Business & Events

Africa Is Getting Its First Full-service Vaccine Facility

Senegal will be home to Africa’s first full-service vaccine manufacturing plant, after the Institut Pasteur de Dakar and the European Investment Bank (EIB) announced the conclusion of a $80 million financing agreement to respond to diseases in the continent.

The new facility, dubbed Madiba (Manufacturing in Africa for Disease Immunisation and Building Autonomy) will be built in Diamniadio, a town and special economic zone strategically located 37 kilometers from Senegal’s capital Dakar. It will be Africa’s first high-volume vaccine production site, and speaks to a need that’s become clear as the continent struggles to vaccinate its population against covid.

When the new facility is operating at full capacity, it will be able to produce up to 300 million vaccine doses each year for the continent, which is currently 99% dependent on vaccine imports. The plant will also be a training site for the production of next-generation vaccines.

Dr. Amadou Sall, director of the Institut Pasteur de Dakar, says current vaccine-manufacturing is too centralized in certain parts of the world, and that it’s “essential to create decentralized vaccine manufacturing capacity to address this imbalance,” which could also create new employment opportunities for thousands of young Africans. EIB vice president Ambroise Fayolle says the new facility will “contribute to greater autonomy in the production and distribution of essential vaccines.”

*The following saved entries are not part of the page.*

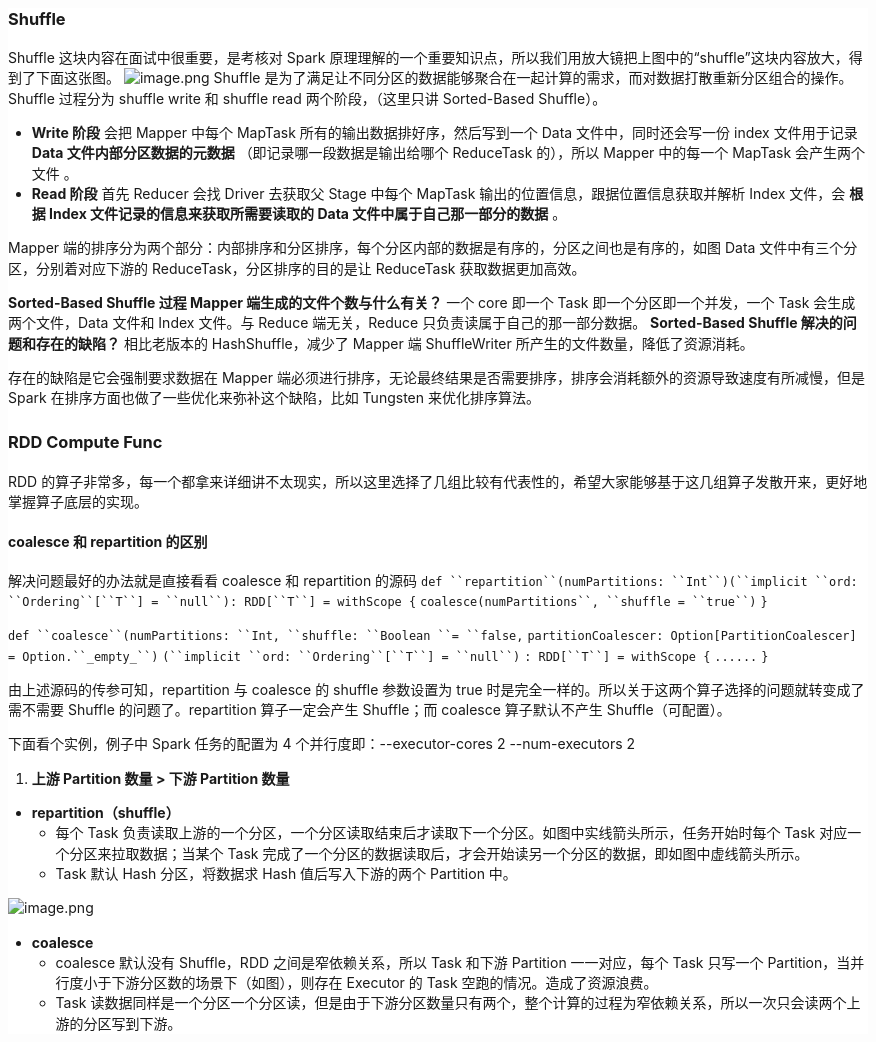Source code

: ### Shuffle

Shuffle 这块内容在面试中很重要，是考核对 Spark
原理理解的一个重要知识点，所以我们用放大镜把上图中的“shuffle”这块内容放大，得到了下面这张图。
![image.png](https://images.gitbook.cn/2020-06-11-070008.png) Shuffle
是为了满足让不同分区的数据能够聚合在一起计算的需求，而对数据打散重新分区组合的操作。Shuffle 过程分为 shuffle write 和 shuffle
read 两个阶段，（这里只讲 Sorted-Based Shuffle）。

  * **Write 阶段** 会把 Mapper 中每个 MapTask 所有的输出数据排好序，然后写到一个 Data 文件中，同时还会写一份 index 文件用于记录 **Data 文件内部分区数据的元数据** （即记录哪一段数据是输出给哪个 ReduceTask 的），所以 Mapper 中的每一个 MapTask 会产生两个文件 。
  * **Read 阶段** 首先 Reducer 会找 Driver 去获取父 Stage 中每个 MapTask 输出的位置信息，跟据位置信息获取并解析 Index 文件，会 **根据 Index 文件记录的信息来获取所需要读取的 Data 文件中属于自己那一部分的数据** 。

Mapper 端的排序分为两个部分：内部排序和分区排序，每个分区内部的数据是有序的，分区之间也是有序的，如图 Data 文件中有三个分区，分别着对应下游的
ReduceTask，分区排序的目的是让 ReduceTask 获取数据更加高效。

**Sorted-Based Shuffle 过程 Mapper 端生成的文件个数与什么有关？** 一个 core 即一个 Task
即一个分区即一个并发，一个 Task 会生成两个文件，Data 文件和 Index 文件。与 Reduce 端无关，Reduce
只负责读属于自己的那一部分数据。 **Sorted-Based Shuffle 解决的问题和存在的缺陷？** 相比老版本的 HashShuffle，减少了
Mapper 端 ShuffleWriter 所产生的文件数量，降低了资源消耗。

存在的缺陷是它会强制要求数据在 Mapper 端必须进行排序，无论最终结果是否需要排序，排序会消耗额外的资源导致速度有所减慢，但是 Spark
在排序方面也做了一些优化来弥补这个缺陷，比如 Tungsten 来优化排序算法。

### RDD Compute Func

RDD 的算子非常多，每一个都拿来详细讲不太现实，所以这里选择了几组比较有代表性的，希望大家能够基于这几组算子发散开来，更好地掌握算子底层的实现。

#### coalesce 和 repartition 的区别

解决问题最好的办法就是直接看看 coalesce 和 repartition 的源码 `def ``repartition``(numPartitions:
``Int``)(``implicit ``ord: ``Ordering``[``T``] = ``null``): RDD[``T``] =
withScope {` `coalesce(numPartitions``, ``shuffle = ``true``)` `}`

`def ``coalesce``(numPartitions: ``Int, ``shuffle: ``Boolean ``= ``false,`
`partitionCoalescer: Option[PartitionCoalescer] = Option.``_empty_``)`
`(``implicit ``ord: ``Ordering``[``T``] = ``null``)` `: RDD[``T``] = withScope
{` `......` `}`

由上述源码的传参可知，repartition 与 coalesce 的 shuffle 参数设置为 true
时是完全一样的。所以关于这两个算子选择的问题就转变成了需不需要 Shuffle 的问题了。repartition 算子一定会产生 Shuffle；而
coalesce 算子默认不产生 Shuffle（可配置）。

下面看个实例，例子中 Spark 任务的配置为 4 个并行度即：--executor-cores 2 --num-executors 2

  1. **上游 Partition 数量 > 下游 Partition 数量**

  * **repartition（shuffle）**
    * 每个 Task 负责读取上游的一个分区，一个分区读取结束后才读取下一个分区。如图中实线箭头所示，任务开始时每个 Task 对应一个分区来拉取数据；当某个 Task 完成了一个分区的数据读取后，才会开始读另一个分区的数据，即如图中虚线箭头所示。
    * Task 默认 Hash 分区，将数据求 Hash 值后写入下游的两个 Partition 中。

![image.png](https://images.gitbook.cn/2020-06-11-070010.png)

  * **coalesce**
    * coalesce 默认没有 Shuffle，RDD 之间是窄依赖关系，所以 Task 和下游 Partition 一一对应，每个 Task 只写一个 Partition，当并行度小于下游分区数的场景下（如图），则存在 Executor 的 Task 空跑的情况。造成了资源浪费。
    * Task 读数据同样是一个分区一个分区读，但是由于下游分区数量只有两个，整个计算的过程为窄依赖关系，所以一次只会读两个上游的分区写到下游。
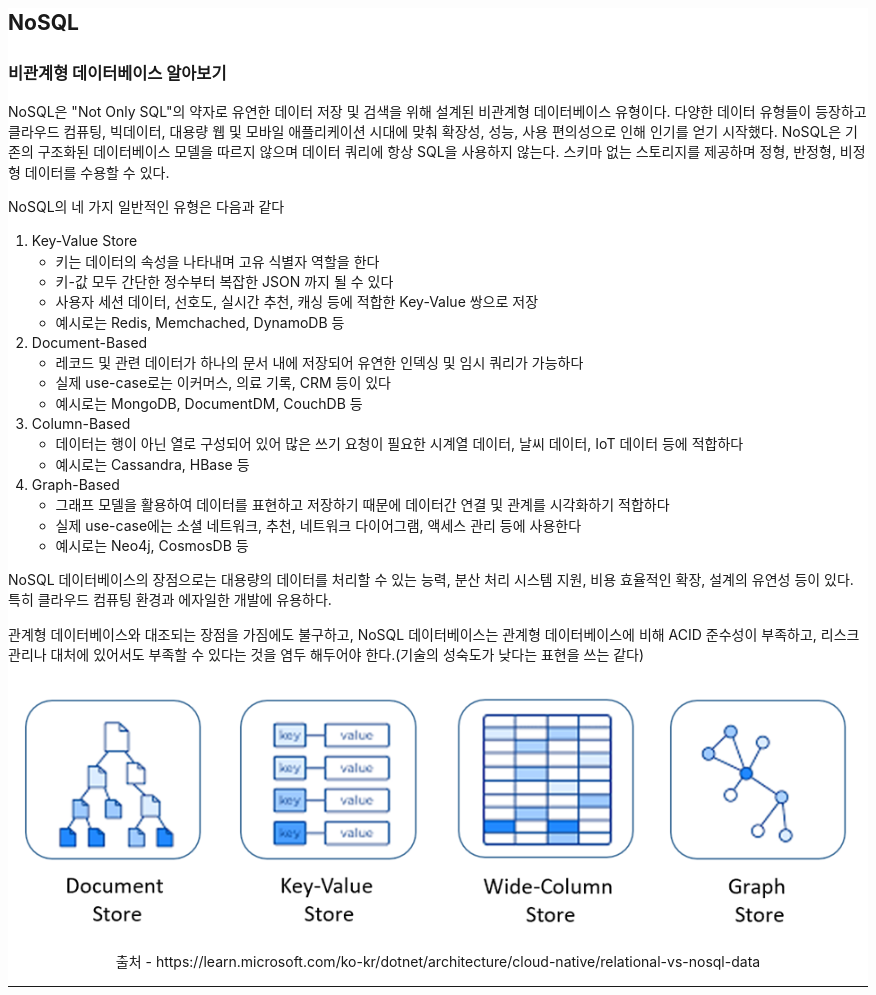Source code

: 
## NoSQL

### 비관계형 데이터베이스 알아보기

NoSQL은 "Not Only SQL"의 약자로 유연한 데이터 저장 및 검색을 위해 설계된 비관계형 데이터베이스 유형이다. 다양한 데이터 유형들이 등장하고 클라우드 컴퓨팅, 빅데이터, 대용량 웹 및 모바일 애플리케이션 시대에 맞춰 확장성, 성능, 사용 편의성으로 인해 인기를 얻기 시작했다. NoSQL은 기존의 구조화된 데이터베이스 모델을 따르지 않으며 데이터 쿼리에 항상 SQL을 사용하지 않는다. 스키마 없는 스토리지를 제공하며 정형, 반정형, 비정형 데이터를 수용할 수 있다.

NoSQL의 네 가지 일반적인 유형은 다음과 같다

1. Key-Value Store
   * 키는 데이터의 속성을 나타내며 고유 식별자 역할을 한다
   * 키-값 모두 간단한 정수부터 복잡한 JSON 까지 될 수 있다
   * 사용자 세션 데이터, 선호도, 실시간 추천, 캐싱 등에 적합한 Key-Value 쌍으로 저장
   * 예시로는 Redis, Memchached, DynamoDB 등
2. Document-Based
   * 레코드 및 관련 데이터가 하나의 문서 내에 저장되어 유연한 인덱싱 및 임시 쿼리가 가능하다
   * 실제 use-case로는 이커머스, 의료 기록, CRM 등이 있다
   * 예시로는 MongoDB, DocumentDM, CouchDB 등
3. Column-Based
   * 데이터는 행이 아닌 열로 구성되어 있어 많은 쓰기 요청이 필요한 시계열 데이터, 날씨 데이터, IoT 데이터 등에 적합하다
   * 예시로는 Cassandra, HBase 등
4. Graph-Based
   * 그래프 모델을 활용하여 데이터를 표현하고 저장하기 때문에 데이터간 연결 및 관계를 시각화하기 적합하다
   * 실제 use-case에는 소셜 네트워크, 추천, 네트워크 다이어그램, 액세스 관리 등에 사용한다
   * 예시로는 Neo4j, CosmosDB 등

NoSQL 데이터베이스의 장점으로는 대용량의 데이터를 처리할 수 있는 능력, 분산 처리 시스템 지원, 비용 효율적인 확장, 설계의 유연성 등이 있다. 특히 클라우드 컴퓨팅 환경과 에자일한 개발에 유용하다.

관계형 데이터베이스와 대조되는 장점을 가짐에도 불구하고, NoSQL 데이터베이스는 관계형 데이터베이스에 비해 ACID 준수성이 부족하고, 리스크 관리나 대처에 있어서도 부족할 수 있다는 것을 염두 해두어야 한다.(기술의 성숙도가 낮다는 표현을 쓰는 같다)

<img src="../post_images/2023-08-11-data_engineer_ibm_5/types-of-nosql-datastores.png" alt="types-of-nosql-datastores" style="zoom:100%;" class='center-image'/>

<p align='center'>출처 - https://learn.microsoft.com/ko-kr/dotnet/architecture/cloud-native/relational-vs-nosql-data</p>

---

Africa’s reliance on vaccine imports
Covid-19 has proven a crucial example of Africa’s vaccine limitations. In January and February, covid vaccine uptake in the continent rose by 15%, but as of March, 15 countries still hadn’t gotten 10% of their population fully vaccinated, and 21 countries had only vaccinated between 10% and 19% of their populations, according to the World Health Organization. To date, only Africa’s island nations of Mauritius and Seychelles have surpassed 70% vaccination coverage.

“No one is safe until everyone is safe,” said Irène Mingasson, head of the EU Delegation to Senegal. “We must therefore work together to ensure equal access to vaccines around the world.”

As it stands, most African countries get their vaccine supplies from UNICEF through the vaccine alliance Gavi, but only a few countries can sustainably procure vaccines.

Africa’s biggest vaccine manufacturer, South Africa-based Aspen, has produced about 180 million doses of the Johnson & Johnson vaccine, but last month said it would halt production. There are also production plants in Egypt, Morocco, Senegal, South Africa, Ethiopia, and Tunisia but all have limited manufacturing capacity and only handle the very final steps of labeling and packaging.

There are other signs of production progress, too. The African Continental Free Trade Area, African Medicines Agency, and the Framework For Action are all involved with technology-transfer partnerships with outfits like Biovac in South Africa, Institut Pasteur in Morocco, the government of Ghana, and Innovative Biotech in Nigeria. In March, US-based Moderna, one of the pioneers of covid’s mRNA vaccines, signed a memorandum of understanding with the Kenyan government to establish the first mRNA manufacturing facility in Africa.

But increasing vaccine manufacturing capacity is only half the battle, notes University of Pretoria professor David Walwyn, who teaches on technology management. “To make a vaccine, you need intellectual property as well as know-how,” Walwyn notes in the World Intellectual Property Organization magazine. “The operation will require the establishment of a regulatory system for drug approval and a quality assurance system that will be able to certify each production batch.”